- [Provided information]
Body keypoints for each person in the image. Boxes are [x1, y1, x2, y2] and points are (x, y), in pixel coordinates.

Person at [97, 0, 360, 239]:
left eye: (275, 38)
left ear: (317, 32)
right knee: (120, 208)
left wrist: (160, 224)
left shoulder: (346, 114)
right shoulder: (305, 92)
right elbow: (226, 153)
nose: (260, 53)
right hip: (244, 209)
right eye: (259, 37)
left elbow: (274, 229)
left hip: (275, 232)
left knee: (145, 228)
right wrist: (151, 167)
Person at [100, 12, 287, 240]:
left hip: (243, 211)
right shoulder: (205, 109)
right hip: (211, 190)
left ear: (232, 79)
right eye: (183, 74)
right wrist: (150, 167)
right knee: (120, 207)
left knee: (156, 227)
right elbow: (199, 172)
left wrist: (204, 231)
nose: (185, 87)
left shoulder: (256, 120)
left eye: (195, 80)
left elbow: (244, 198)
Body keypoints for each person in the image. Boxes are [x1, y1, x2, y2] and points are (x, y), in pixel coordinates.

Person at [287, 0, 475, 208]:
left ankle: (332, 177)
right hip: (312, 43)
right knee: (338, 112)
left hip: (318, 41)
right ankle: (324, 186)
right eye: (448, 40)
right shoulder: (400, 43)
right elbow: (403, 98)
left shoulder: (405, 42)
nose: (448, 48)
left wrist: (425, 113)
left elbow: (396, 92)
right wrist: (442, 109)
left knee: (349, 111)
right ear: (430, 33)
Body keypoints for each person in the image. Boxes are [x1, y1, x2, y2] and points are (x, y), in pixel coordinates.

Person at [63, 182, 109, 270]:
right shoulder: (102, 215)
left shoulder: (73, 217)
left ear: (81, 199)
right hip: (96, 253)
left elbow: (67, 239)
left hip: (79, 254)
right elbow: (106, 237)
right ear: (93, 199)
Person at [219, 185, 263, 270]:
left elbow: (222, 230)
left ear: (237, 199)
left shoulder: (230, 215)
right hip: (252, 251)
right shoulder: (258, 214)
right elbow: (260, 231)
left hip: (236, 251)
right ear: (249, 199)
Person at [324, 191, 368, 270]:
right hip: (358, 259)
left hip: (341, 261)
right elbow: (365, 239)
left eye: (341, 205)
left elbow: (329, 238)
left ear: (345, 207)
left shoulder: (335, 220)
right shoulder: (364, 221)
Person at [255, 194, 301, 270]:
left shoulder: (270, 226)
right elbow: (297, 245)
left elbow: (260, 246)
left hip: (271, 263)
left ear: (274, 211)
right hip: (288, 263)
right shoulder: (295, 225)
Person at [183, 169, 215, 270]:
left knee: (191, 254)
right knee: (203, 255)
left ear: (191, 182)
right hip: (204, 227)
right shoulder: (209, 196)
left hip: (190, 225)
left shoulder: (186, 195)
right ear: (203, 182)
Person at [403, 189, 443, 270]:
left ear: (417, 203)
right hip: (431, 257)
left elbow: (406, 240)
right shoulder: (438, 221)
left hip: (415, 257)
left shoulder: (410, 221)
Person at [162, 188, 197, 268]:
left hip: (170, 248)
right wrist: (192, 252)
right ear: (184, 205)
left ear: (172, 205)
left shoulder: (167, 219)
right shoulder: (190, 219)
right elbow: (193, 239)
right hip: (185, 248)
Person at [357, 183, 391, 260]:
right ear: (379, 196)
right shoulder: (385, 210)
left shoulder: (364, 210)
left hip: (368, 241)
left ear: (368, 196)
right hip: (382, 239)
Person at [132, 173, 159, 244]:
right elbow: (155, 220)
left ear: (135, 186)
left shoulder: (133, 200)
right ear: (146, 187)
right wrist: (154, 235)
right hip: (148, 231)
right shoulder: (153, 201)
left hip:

- [About this exercise] Your task is to restate, word for word, only those lines above that fall between the line holding "left ear: (232, 79)" and the line holding "left hip: (341, 261)", inclusive.

- [Output]
left ear: (232, 79)
right eye: (183, 74)
right wrist: (150, 167)
right knee: (120, 207)
left knee: (156, 227)
right elbow: (199, 172)
left wrist: (204, 231)
nose: (185, 87)
left shoulder: (256, 120)
left eye: (195, 80)
left elbow: (244, 198)
Body keypoints for each person in the image. Boxes are [x1, y1, x2, y2] and points are (x, y), in pixel coordinates.

Person at [287, 0, 475, 208]:
left ankle: (332, 177)
right hip: (312, 43)
right knee: (338, 112)
left hip: (318, 41)
right ankle: (324, 186)
right eye: (448, 40)
right shoulder: (400, 43)
right elbow: (403, 98)
left shoulder: (405, 42)
nose: (448, 48)
left wrist: (425, 113)
left elbow: (396, 92)
right wrist: (442, 109)
left knee: (349, 111)
right ear: (430, 33)
Body keypoints for each person in the image. Boxes are [x1, y1, x2, y2] and points are (x, y), in pixel coordinates.

Person at [63, 182, 109, 270]:
right shoulder: (102, 215)
left shoulder: (73, 217)
left ear: (81, 199)
right hip: (96, 253)
left elbow: (67, 239)
left hip: (79, 254)
right elbow: (106, 237)
right ear: (93, 199)
Person at [219, 185, 263, 270]:
left elbow: (222, 230)
left ear: (237, 199)
left shoulder: (230, 215)
right hip: (252, 251)
right shoulder: (258, 214)
right elbow: (260, 231)
left hip: (236, 251)
right ear: (249, 199)
Person at [324, 191, 368, 270]:
right hip: (358, 259)
left hip: (341, 261)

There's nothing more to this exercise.